Pink spring beauties are ephemerals that sustained the earliest Americans, and selection pressure may hold the clue to color variation
Pink or Rocky Mountain spring beauties, Claytonia rosea, were blooming early in May on Flagstaff Mountain. Slender stems 3 to 6 inches tall were topped with one or two flowers 1/4th to 3/4th inches wide. Each flower had a three-parted style, five pink anthers and five petals, usually with pink veins. C. rosea is most commonly found in stands of ponderosa pines.
Pink spring beauty is a perennial and a spring ephemeral, one of the early wildflowers, but its flowers only last about two weeks. After this brief appearance, it dies back to its root, which is a round tuber 1 to 4 inches long.
A tuber (underground, a modified stem) and a bulb (underground, modified leaves) are similar in that they store energy gained by photosynthesis. But from the perspective of hungry people, the bulb of an onion and the tuber of a potato are both edible.
Because Native Americans relied on the bulbs of blue camas and several species of onions and several species of mariposa lilies, I wondered whether spring beauties also sustained Native Americans.
A digital search led me to a paper by James B. Benedict, known for his work on campsites, hearths, hunting blinds, game drives, stone tools, ceramics and diets of Paleoindians, starting with Clovis and Folsom peoples in the Colorado Front Range.

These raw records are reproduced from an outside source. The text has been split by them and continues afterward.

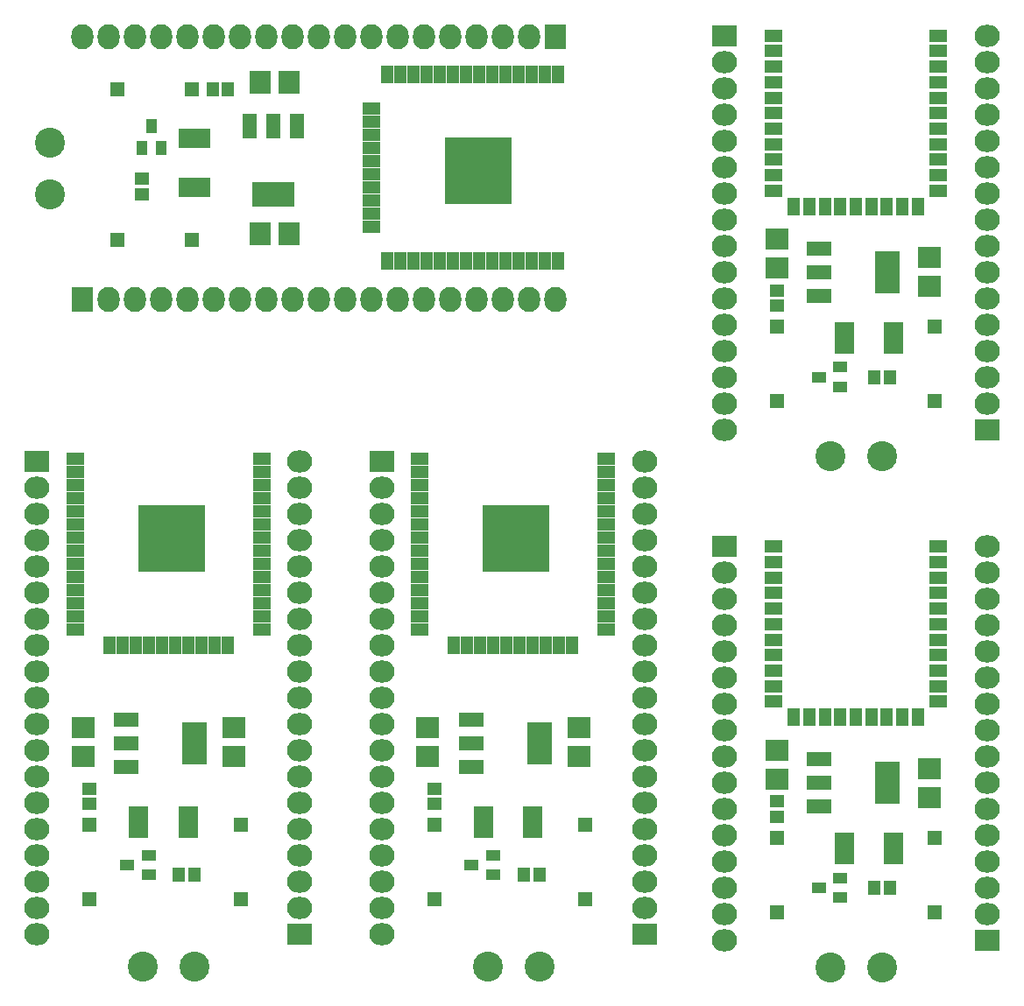
<source format=gts>
G04 #@! TF.FileFunction,Soldermask,Top*
%FSLAX46Y46*%
G04 Gerber Fmt 4.6, Leading zero omitted, Abs format (unit mm)*
G04 Created by KiCad (PCBNEW no-vcs-found-undefined) date Sun Nov  6 11:42:32 2016*
%MOMM*%
%LPD*%
G01*
G04 APERTURE LIST*
%ADD10C,0.100000*%
%ADD11R,2.203400X2.000200*%
%ADD12R,1.901140X3.100020*%
%ADD13R,2.432000X1.416000*%
%ADD14R,2.432000X4.057600*%
%ADD15R,1.400760X1.400760*%
%ADD16R,1.299160X1.400760*%
%ADD17R,1.400760X1.299160*%
%ADD18R,1.400760X0.999440*%
%ADD19R,2.432000X2.127200*%
%ADD20O,2.432000X2.127200*%
%ADD21C,1.200000*%
%ADD22R,6.400000X6.400000*%
%ADD23R,1.750000X1.300000*%
%ADD24R,1.300000X1.750000*%
%ADD25C,2.900000*%
%ADD26R,2.000200X2.203400*%
%ADD27R,3.100020X1.901140*%
%ADD28R,1.416000X2.432000*%
%ADD29R,4.057600X2.432000*%
%ADD30R,0.999440X1.400760*%
%ADD31R,2.127200X2.432000*%
%ADD32O,2.127200X2.432000*%
G04 APERTURE END LIST*
D10*
D11*
X76504800Y-161798000D03*
X76504800Y-164592000D03*
X61899800Y-161798000D03*
X61899800Y-164592000D03*
D12*
X67259200Y-170942000D03*
X72059800Y-170942000D03*
D13*
X66090800Y-161036000D03*
X66090800Y-165608000D03*
X66090800Y-163322000D03*
D14*
X72694800Y-163322000D03*
D15*
X77139800Y-171152820D03*
X77139800Y-178351180D03*
X62534800Y-178351180D03*
X62534800Y-171152820D03*
D16*
X71191120Y-176022000D03*
X72694800Y-176022000D03*
D17*
X62534800Y-167660320D03*
X62534800Y-169164000D03*
D18*
X68249800Y-176022000D03*
X66136520Y-175069500D03*
X68249800Y-174117000D03*
D19*
X82854800Y-181737000D03*
D20*
X82854800Y-179197000D03*
X82854800Y-176657000D03*
X82854800Y-174117000D03*
X82854800Y-171577000D03*
X82854800Y-169037000D03*
X82854800Y-166497000D03*
X82854800Y-163957000D03*
X82854800Y-161417000D03*
X82854800Y-158877000D03*
X82854800Y-156337000D03*
X82854800Y-153797000D03*
X82854800Y-151257000D03*
X82854800Y-148717000D03*
X82854800Y-146177000D03*
X82854800Y-143637000D03*
X82854800Y-141097000D03*
X82854800Y-138557000D03*
X82854800Y-136017000D03*
X57454800Y-181737000D03*
X57454800Y-179197000D03*
X57454800Y-176657000D03*
X57454800Y-174117000D03*
X57454800Y-171577000D03*
X57454800Y-169037000D03*
X57454800Y-166497000D03*
X57454800Y-163957000D03*
X57454800Y-161417000D03*
X57454800Y-158877000D03*
X57454800Y-156337000D03*
X57454800Y-153797000D03*
X57454800Y-151257000D03*
X57454800Y-148717000D03*
X57454800Y-146177000D03*
X57454800Y-143637000D03*
X57454800Y-141097000D03*
X57454800Y-138557000D03*
D19*
X57454800Y-136017000D03*
D21*
X68441800Y-141473000D03*
D22*
X70441800Y-143473000D03*
D23*
X61141800Y-135763000D03*
X61141800Y-137033000D03*
X61141800Y-138303000D03*
X61141800Y-139573000D03*
X61141800Y-140843000D03*
X61141800Y-142113000D03*
X61141800Y-143383000D03*
X61141800Y-144653000D03*
X61141800Y-145923000D03*
X61141800Y-147193000D03*
X61141800Y-148463000D03*
X61141800Y-149733000D03*
X61141800Y-151003000D03*
X61141800Y-152273000D03*
D24*
X64441800Y-153773000D03*
X65711800Y-153773000D03*
X66981800Y-153773000D03*
X68251800Y-153773000D03*
X69521800Y-153773000D03*
X70791800Y-153773000D03*
X72061800Y-153773000D03*
X73331800Y-153773000D03*
X74601800Y-153773000D03*
X75871800Y-153773000D03*
D23*
X79171800Y-152273000D03*
X79171800Y-151003000D03*
X79171800Y-149733000D03*
X79171800Y-148463000D03*
X79171800Y-147193000D03*
X79171800Y-145923000D03*
X79171800Y-144653000D03*
X79171800Y-143383000D03*
X79171800Y-142113000D03*
X79171800Y-140843000D03*
X79171800Y-139573000D03*
X79171800Y-138303000D03*
X79171800Y-137033000D03*
X79171800Y-135763000D03*
D21*
X68441800Y-142473000D03*
X68441800Y-143473000D03*
X68441800Y-144473000D03*
X68441800Y-145473000D03*
X69441800Y-145473000D03*
X69441800Y-144473000D03*
X69441800Y-143473000D03*
X69441800Y-142473000D03*
X69441800Y-141473000D03*
X71441800Y-141473000D03*
X71441800Y-142473000D03*
X71441800Y-143473000D03*
X71441800Y-144473000D03*
X71441800Y-145473000D03*
X70441800Y-145473000D03*
X70441800Y-144473000D03*
X70441800Y-143473000D03*
X70441800Y-142473000D03*
X70441800Y-141473000D03*
X72441800Y-145473000D03*
X72441800Y-144473000D03*
X72441800Y-143473000D03*
X72441800Y-142473000D03*
X72441800Y-141473000D03*
D25*
X67694800Y-184912000D03*
X72694800Y-184912000D03*
X105812000Y-135517000D03*
X100812000Y-135517000D03*
X105812000Y-184920000D03*
X100812000Y-184920000D03*
X25342000Y-110183000D03*
X25342000Y-105183000D03*
X39370000Y-184912000D03*
X34370000Y-184912000D03*
D21*
X39117000Y-141473000D03*
X39117000Y-142473000D03*
X39117000Y-143473000D03*
X39117000Y-144473000D03*
X39117000Y-145473000D03*
X37117000Y-141473000D03*
X37117000Y-142473000D03*
X37117000Y-143473000D03*
X37117000Y-144473000D03*
X37117000Y-145473000D03*
X38117000Y-145473000D03*
X38117000Y-144473000D03*
X38117000Y-143473000D03*
X38117000Y-142473000D03*
X38117000Y-141473000D03*
X36117000Y-141473000D03*
X36117000Y-142473000D03*
X36117000Y-143473000D03*
X36117000Y-144473000D03*
X36117000Y-145473000D03*
X35117000Y-145473000D03*
X35117000Y-144473000D03*
X35117000Y-143473000D03*
X35117000Y-142473000D03*
D23*
X45847000Y-135763000D03*
X45847000Y-137033000D03*
X45847000Y-138303000D03*
X45847000Y-139573000D03*
X45847000Y-140843000D03*
X45847000Y-142113000D03*
X45847000Y-143383000D03*
X45847000Y-144653000D03*
X45847000Y-145923000D03*
X45847000Y-147193000D03*
X45847000Y-148463000D03*
X45847000Y-149733000D03*
X45847000Y-151003000D03*
X45847000Y-152273000D03*
D24*
X42547000Y-153773000D03*
X41277000Y-153773000D03*
X40007000Y-153773000D03*
X38737000Y-153773000D03*
X37467000Y-153773000D03*
X36197000Y-153773000D03*
X34927000Y-153773000D03*
X33657000Y-153773000D03*
X32387000Y-153773000D03*
X31117000Y-153773000D03*
D23*
X27817000Y-152273000D03*
X27817000Y-151003000D03*
X27817000Y-149733000D03*
X27817000Y-148463000D03*
X27817000Y-147193000D03*
X27817000Y-145923000D03*
X27817000Y-144653000D03*
X27817000Y-143383000D03*
X27817000Y-142113000D03*
X27817000Y-140843000D03*
X27817000Y-139573000D03*
X27817000Y-138303000D03*
X27817000Y-137033000D03*
X27817000Y-135763000D03*
D22*
X37117000Y-143473000D03*
D21*
X35117000Y-141473000D03*
X68781000Y-109930000D03*
X67781000Y-109930000D03*
X66781000Y-109930000D03*
X65781000Y-109930000D03*
X64781000Y-109930000D03*
X68781000Y-107930000D03*
X67781000Y-107930000D03*
X66781000Y-107930000D03*
X65781000Y-107930000D03*
X64781000Y-107930000D03*
X64781000Y-108930000D03*
X65781000Y-108930000D03*
X66781000Y-108930000D03*
X67781000Y-108930000D03*
X68781000Y-108930000D03*
X68781000Y-106930000D03*
X67781000Y-106930000D03*
X66781000Y-106930000D03*
X65781000Y-106930000D03*
X64781000Y-106930000D03*
X64781000Y-105930000D03*
X65781000Y-105930000D03*
X66781000Y-105930000D03*
X67781000Y-105930000D03*
D24*
X74491000Y-116660000D03*
X73221000Y-116660000D03*
X71951000Y-116660000D03*
X70681000Y-116660000D03*
X69411000Y-116660000D03*
X68141000Y-116660000D03*
X66871000Y-116660000D03*
X65601000Y-116660000D03*
X64331000Y-116660000D03*
X63061000Y-116660000D03*
X61791000Y-116660000D03*
X60521000Y-116660000D03*
X59251000Y-116660000D03*
X57981000Y-116660000D03*
D23*
X56481000Y-113360000D03*
X56481000Y-112090000D03*
X56481000Y-110820000D03*
X56481000Y-109550000D03*
X56481000Y-108280000D03*
X56481000Y-107010000D03*
X56481000Y-105740000D03*
X56481000Y-104470000D03*
X56481000Y-103200000D03*
X56481000Y-101930000D03*
D24*
X57981000Y-98630000D03*
X59251000Y-98630000D03*
X60521000Y-98630000D03*
X61791000Y-98630000D03*
X63061000Y-98630000D03*
X64331000Y-98630000D03*
X65601000Y-98630000D03*
X66871000Y-98630000D03*
X68141000Y-98630000D03*
X69411000Y-98630000D03*
X70681000Y-98630000D03*
X71951000Y-98630000D03*
X73221000Y-98630000D03*
X74491000Y-98630000D03*
D22*
X66781000Y-107930000D03*
D21*
X68781000Y-105930000D03*
D23*
X111275400Y-159256600D03*
X111275400Y-157756600D03*
X111275400Y-156256600D03*
X111275400Y-154756600D03*
X111275400Y-153256600D03*
X111275400Y-151756600D03*
X111275400Y-150256600D03*
X111275400Y-148756600D03*
X111275400Y-147256600D03*
X111275400Y-145756600D03*
X111275400Y-144256600D03*
X95275400Y-144256600D03*
X95275400Y-145756600D03*
X95275400Y-147256600D03*
X95275400Y-148756600D03*
X95275400Y-150256600D03*
X95275400Y-151756600D03*
X95275400Y-153256600D03*
X95275400Y-154756600D03*
X95275400Y-156256600D03*
X95275400Y-157756600D03*
X95275400Y-159256600D03*
D24*
X109275400Y-160756600D03*
X107775400Y-160756600D03*
X106275400Y-160756600D03*
X104775400Y-160756600D03*
X103275400Y-160756600D03*
X101775400Y-160756600D03*
X100275400Y-160756600D03*
X98775400Y-160756600D03*
X97275400Y-160756600D03*
D23*
X111275400Y-109853600D03*
X111275400Y-108353600D03*
X111275400Y-106853600D03*
X111275400Y-105353600D03*
X111275400Y-103853600D03*
X111275400Y-102353600D03*
X111275400Y-100853600D03*
X111275400Y-99353600D03*
X111275400Y-97853600D03*
X111275400Y-96353600D03*
X111275400Y-94853600D03*
X95275400Y-94853600D03*
X95275400Y-96353600D03*
X95275400Y-97853600D03*
X95275400Y-99353600D03*
X95275400Y-100853600D03*
X95275400Y-102353600D03*
X95275400Y-103853600D03*
X95275400Y-105353600D03*
X95275400Y-106853600D03*
X95275400Y-108353600D03*
X95275400Y-109853600D03*
D24*
X109275400Y-111353600D03*
X107775400Y-111353600D03*
X106275400Y-111353600D03*
X104775400Y-111353600D03*
X103275400Y-111353600D03*
X101775400Y-111353600D03*
X100275400Y-111353600D03*
X98775400Y-111353600D03*
X97275400Y-111353600D03*
D19*
X90576400Y-94843600D03*
D20*
X90576400Y-97383600D03*
X90576400Y-99923600D03*
X90576400Y-102463600D03*
X90576400Y-105003600D03*
X90576400Y-107543600D03*
X90576400Y-110083600D03*
X90576400Y-112623600D03*
X90576400Y-115163600D03*
X90576400Y-117703600D03*
X90576400Y-120243600D03*
X90576400Y-122783600D03*
X90576400Y-125323600D03*
X90576400Y-127863600D03*
X90576400Y-130403600D03*
X90576400Y-132943600D03*
X115976400Y-94843600D03*
X115976400Y-97383600D03*
X115976400Y-99923600D03*
X115976400Y-102463600D03*
X115976400Y-105003600D03*
X115976400Y-107543600D03*
X115976400Y-110083600D03*
X115976400Y-112623600D03*
X115976400Y-115163600D03*
X115976400Y-117703600D03*
X115976400Y-120243600D03*
X115976400Y-122783600D03*
X115976400Y-125323600D03*
X115976400Y-127863600D03*
X115976400Y-130403600D03*
D19*
X115976400Y-132943600D03*
D18*
X101793040Y-128816100D03*
X99679760Y-127863600D03*
X101793040Y-126911100D03*
D17*
X95656400Y-120995440D03*
X95656400Y-119491760D03*
D16*
X106568240Y-127863600D03*
X105064560Y-127863600D03*
D15*
X95656400Y-130192780D03*
X95656400Y-122994420D03*
X110896400Y-130192780D03*
X110896400Y-122994420D03*
D13*
X99720400Y-115417600D03*
X99720400Y-119989600D03*
X99720400Y-117703600D03*
D14*
X106324400Y-117703600D03*
D12*
X102146100Y-124053600D03*
X106946700Y-124053600D03*
D11*
X110388400Y-116306600D03*
X110388400Y-119100600D03*
X95656400Y-117322600D03*
X95656400Y-114528600D03*
X95656400Y-163931600D03*
X95656400Y-166725600D03*
X110388400Y-168503600D03*
X110388400Y-165709600D03*
D12*
X106946700Y-173456600D03*
X102146100Y-173456600D03*
D14*
X106324400Y-167106600D03*
D13*
X99720400Y-167106600D03*
X99720400Y-169392600D03*
X99720400Y-164820600D03*
D15*
X110896400Y-172397420D03*
X110896400Y-179595780D03*
X95656400Y-172397420D03*
X95656400Y-179595780D03*
D16*
X105064560Y-177266600D03*
X106568240Y-177266600D03*
D17*
X95656400Y-168894760D03*
X95656400Y-170398440D03*
D18*
X101793040Y-176314100D03*
X99679760Y-177266600D03*
X101793040Y-178219100D03*
D19*
X115976400Y-182346600D03*
D20*
X115976400Y-179806600D03*
X115976400Y-177266600D03*
X115976400Y-174726600D03*
X115976400Y-172186600D03*
X115976400Y-169646600D03*
X115976400Y-167106600D03*
X115976400Y-164566600D03*
X115976400Y-162026600D03*
X115976400Y-159486600D03*
X115976400Y-156946600D03*
X115976400Y-154406600D03*
X115976400Y-151866600D03*
X115976400Y-149326600D03*
X115976400Y-146786600D03*
X115976400Y-144246600D03*
X90576400Y-182346600D03*
X90576400Y-179806600D03*
X90576400Y-177266600D03*
X90576400Y-174726600D03*
X90576400Y-172186600D03*
X90576400Y-169646600D03*
X90576400Y-167106600D03*
X90576400Y-164566600D03*
X90576400Y-162026600D03*
X90576400Y-159486600D03*
X90576400Y-156946600D03*
X90576400Y-154406600D03*
X90576400Y-151866600D03*
X90576400Y-149326600D03*
X90576400Y-146786600D03*
D19*
X90576400Y-144246600D03*
D26*
X48456000Y-113993000D03*
X45662000Y-113993000D03*
X48456000Y-99388000D03*
X45662000Y-99388000D03*
D27*
X39312000Y-104747400D03*
X39312000Y-109548000D03*
D28*
X49218000Y-103579000D03*
X44646000Y-103579000D03*
X46932000Y-103579000D03*
D29*
X46932000Y-110183000D03*
D15*
X39101180Y-114628000D03*
X31902820Y-114628000D03*
X31902820Y-100023000D03*
X39101180Y-100023000D03*
D17*
X34232000Y-108679320D03*
X34232000Y-110183000D03*
D16*
X42593680Y-100023000D03*
X41090000Y-100023000D03*
D30*
X34232000Y-105738000D03*
X35184500Y-103624720D03*
X36137000Y-105738000D03*
D31*
X28517000Y-120343000D03*
D32*
X31057000Y-120343000D03*
X33597000Y-120343000D03*
X36137000Y-120343000D03*
X38677000Y-120343000D03*
X41217000Y-120343000D03*
X43757000Y-120343000D03*
X46297000Y-120343000D03*
X48837000Y-120343000D03*
X51377000Y-120343000D03*
X53917000Y-120343000D03*
X56457000Y-120343000D03*
X58997000Y-120343000D03*
X61537000Y-120343000D03*
X64077000Y-120343000D03*
X66617000Y-120343000D03*
X69157000Y-120343000D03*
X71697000Y-120343000D03*
X74237000Y-120343000D03*
X28517000Y-94943000D03*
X31057000Y-94943000D03*
X33597000Y-94943000D03*
X36137000Y-94943000D03*
X38677000Y-94943000D03*
X41217000Y-94943000D03*
X43757000Y-94943000D03*
X46297000Y-94943000D03*
X48837000Y-94943000D03*
X51377000Y-94943000D03*
X53917000Y-94943000D03*
X56457000Y-94943000D03*
X58997000Y-94943000D03*
X61537000Y-94943000D03*
X64077000Y-94943000D03*
X66617000Y-94943000D03*
X69157000Y-94943000D03*
X71697000Y-94943000D03*
D31*
X74237000Y-94943000D03*
D19*
X24130000Y-136017000D03*
D20*
X24130000Y-138557000D03*
X24130000Y-141097000D03*
X24130000Y-143637000D03*
X24130000Y-146177000D03*
X24130000Y-148717000D03*
X24130000Y-151257000D03*
X24130000Y-153797000D03*
X24130000Y-156337000D03*
X24130000Y-158877000D03*
X24130000Y-161417000D03*
X24130000Y-163957000D03*
X24130000Y-166497000D03*
X24130000Y-169037000D03*
X24130000Y-171577000D03*
X24130000Y-174117000D03*
X24130000Y-176657000D03*
X24130000Y-179197000D03*
X24130000Y-181737000D03*
X49530000Y-136017000D03*
X49530000Y-138557000D03*
X49530000Y-141097000D03*
X49530000Y-143637000D03*
X49530000Y-146177000D03*
X49530000Y-148717000D03*
X49530000Y-151257000D03*
X49530000Y-153797000D03*
X49530000Y-156337000D03*
X49530000Y-158877000D03*
X49530000Y-161417000D03*
X49530000Y-163957000D03*
X49530000Y-166497000D03*
X49530000Y-169037000D03*
X49530000Y-171577000D03*
X49530000Y-174117000D03*
X49530000Y-176657000D03*
X49530000Y-179197000D03*
D19*
X49530000Y-181737000D03*
D18*
X34925000Y-174117000D03*
X32811720Y-175069500D03*
X34925000Y-176022000D03*
D17*
X29210000Y-169164000D03*
X29210000Y-167660320D03*
D16*
X39370000Y-176022000D03*
X37866320Y-176022000D03*
D15*
X29210000Y-171152820D03*
X29210000Y-178351180D03*
X43815000Y-178351180D03*
X43815000Y-171152820D03*
D14*
X39370000Y-163322000D03*
D13*
X32766000Y-163322000D03*
X32766000Y-165608000D03*
X32766000Y-161036000D03*
D12*
X38735000Y-170942000D03*
X33934400Y-170942000D03*
D11*
X28575000Y-164592000D03*
X28575000Y-161798000D03*
X43180000Y-164592000D03*
X43180000Y-161798000D03*
M02*

</source>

He listed three species of spring beauty used by Paleoindians here: pink spring beauty (C. rosea), alpine spring beauty (C. megarhiza) and western spring beauty, also called Indian potato (C. lanceolata). The tuber of C. lanceolata is almost round and up to 1 inch in diameter.

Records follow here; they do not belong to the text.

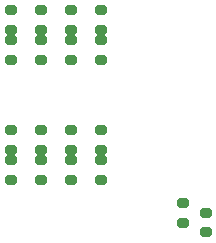
<source format=gbr>
%TF.GenerationSoftware,KiCad,Pcbnew,7.0.5*%
%TF.CreationDate,2024-09-17T16:51:35-04:00*%
%TF.ProjectId,8_bit_logic_analyzer_rev_2,385f6269-745f-46c6-9f67-69635f616e61,rev?*%
%TF.SameCoordinates,Original*%
%TF.FileFunction,Paste,Bot*%
%TF.FilePolarity,Positive*%
%FSLAX46Y46*%
G04 Gerber Fmt 4.6, Leading zero omitted, Abs format (unit mm)*
G04 Created by KiCad (PCBNEW 7.0.5) date 2024-09-17 16:51:35*
%MOMM*%
%LPD*%
G01*
G04 APERTURE LIST*
G04 Aperture macros list*
%AMRoundRect*
0 Rectangle with rounded corners*
0 $1 Rounding radius*
0 $2 $3 $4 $5 $6 $7 $8 $9 X,Y pos of 4 corners*
0 Add a 4 corners polygon primitive as box body*
4,1,4,$2,$3,$4,$5,$6,$7,$8,$9,$2,$3,0*
0 Add four circle primitives for the rounded corners*
1,1,$1+$1,$2,$3*
1,1,$1+$1,$4,$5*
1,1,$1+$1,$6,$7*
1,1,$1+$1,$8,$9*
0 Add four rect primitives between the rounded corners*
20,1,$1+$1,$2,$3,$4,$5,0*
20,1,$1+$1,$4,$5,$6,$7,0*
20,1,$1+$1,$6,$7,$8,$9,0*
20,1,$1+$1,$8,$9,$2,$3,0*%
G04 Aperture macros list end*
%ADD10RoundRect,0.200000X0.275000X-0.200000X0.275000X0.200000X-0.275000X0.200000X-0.275000X-0.200000X0*%
%ADD11RoundRect,0.200000X-0.275000X0.200000X-0.275000X-0.200000X0.275000X-0.200000X0.275000X0.200000X0*%
G04 APERTURE END LIST*
D10*
%TO.C,R11*%
X77470000Y-40830000D03*
X77470000Y-39180000D03*
%TD*%
%TO.C,R3*%
X66040000Y-26225000D03*
X66040000Y-24575000D03*
%TD*%
D11*
%TO.C,D1*%
X60960000Y-22035000D03*
X60960000Y-23685000D03*
%TD*%
%TO.C,D2*%
X63500000Y-22035000D03*
X63500000Y-23685000D03*
%TD*%
%TO.C,D3*%
X66040000Y-22035000D03*
X66040000Y-23685000D03*
%TD*%
%TO.C,D9*%
X75565000Y-38355000D03*
X75565000Y-40005000D03*
%TD*%
%TO.C,D4*%
X68580000Y-22035000D03*
X68580000Y-23685000D03*
%TD*%
%TO.C,D7*%
X66040000Y-32195000D03*
X66040000Y-33845000D03*
%TD*%
%TO.C,D5*%
X60960000Y-32195000D03*
X60960000Y-33845000D03*
%TD*%
D10*
%TO.C,R10*%
X68580000Y-36385000D03*
X68580000Y-34735000D03*
%TD*%
%TO.C,R8*%
X63500000Y-36385000D03*
X63500000Y-34735000D03*
%TD*%
D11*
%TO.C,D6*%
X63500000Y-32195000D03*
X63500000Y-33845000D03*
%TD*%
D10*
%TO.C,R1*%
X60960000Y-26225000D03*
X60960000Y-24575000D03*
%TD*%
%TO.C,R7*%
X60960000Y-36385000D03*
X60960000Y-34735000D03*
%TD*%
D11*
%TO.C,D8*%
X68580000Y-32195000D03*
X68580000Y-33845000D03*
%TD*%
D10*
%TO.C,R4*%
X68580000Y-26225000D03*
X68580000Y-24575000D03*
%TD*%
%TO.C,R2*%
X63500000Y-26225000D03*
X63500000Y-24575000D03*
%TD*%
%TO.C,R9*%
X66040000Y-36385000D03*
X66040000Y-34735000D03*
%TD*%
M02*

</source>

The flowers of these species are similar, all appear early in spring, and C. lanceolata and C. megarhiza flower just a few days after snowmelt in the subalpine and alpine tundra. So the bright flowers and reliable flowering times mark food for Paleoindians.
From both its Latin binomial, C. rosea, and its common name, pink spring beauty, one would infer that its flowers were pink. But that is not the full story. Background colors of the petals ranges from white to pink, and veins on the petals range from white through all intensities of pink.
The petals have blotches of yellow at their bases. The anthers are always pink, but the stamen filaments are either white or pink. This variation in color might mean nothing at all, or it could play an important role in the ecology of the plant.
It is a bit unusual to find flower color variation within a population—floral color variation is more frequently reported among populations. I could find nothing about flower color variation in C. rosea, but there has been a study of similar variation in C. virginica.
The Virginia spring beauty, C. virginica, is probably most unusual for its chromosomal variation, for while all C. roseahave eight chromosomes, more than 50 different chromosomal numbers have been reported in C. virginica.
But it is also known for Frank M. Frey’s careful and thorough study of floral colors, genes underlying the colors, other impacts of the genes influencing colors, and forms of natural selection imposed by pollinators, fungi and herbivores.
C. virginica has four floral color morphs, ranging from nearly white to bright pink. These color forms are produced by a crimson pigment, cyanidin and two flavonols (quercetin and kaempferol). High levels of cyanidin increase the intensity of pink, and conversely high levels of flavonols are associated with white flowers. The flavonols have other consequences as well; they defend plants against fungi and herbivores.
Pollinators prefer deeply pink flowers, so the plants with pink flowers produce more seeds. If this were the only impact on the reproductive success of C. virginica, then plants with lighter flower colors would disappear and all C. virginica plants would have the deepest pink flowers.
Fungal infections and the level of leaf damage imposed by herbivores varied considerably among years, but when damage from fungi or herbivores was high, deep pink flowers suffered the greatest level of damage.
Note that pollinators favored pink flowers, while herbivores and fungi damaged pink flowers most. These effects form selection pressures, and the important point here is that the pressures push the floral colors in opposite directions.
Opposing selection pressures, if balanced just so, maintain genetic variation within populations. These forces are sufficient to explain the striking range of flower colors within populations of C virginica.
The flower color variation within the C. rosea population on Flagstaff Mountain struck me as odd. And while I cannot assert that the explanation is the same as in C. virginica, we now have a viable hypothesis for the maintenance of color variation in C. rosea.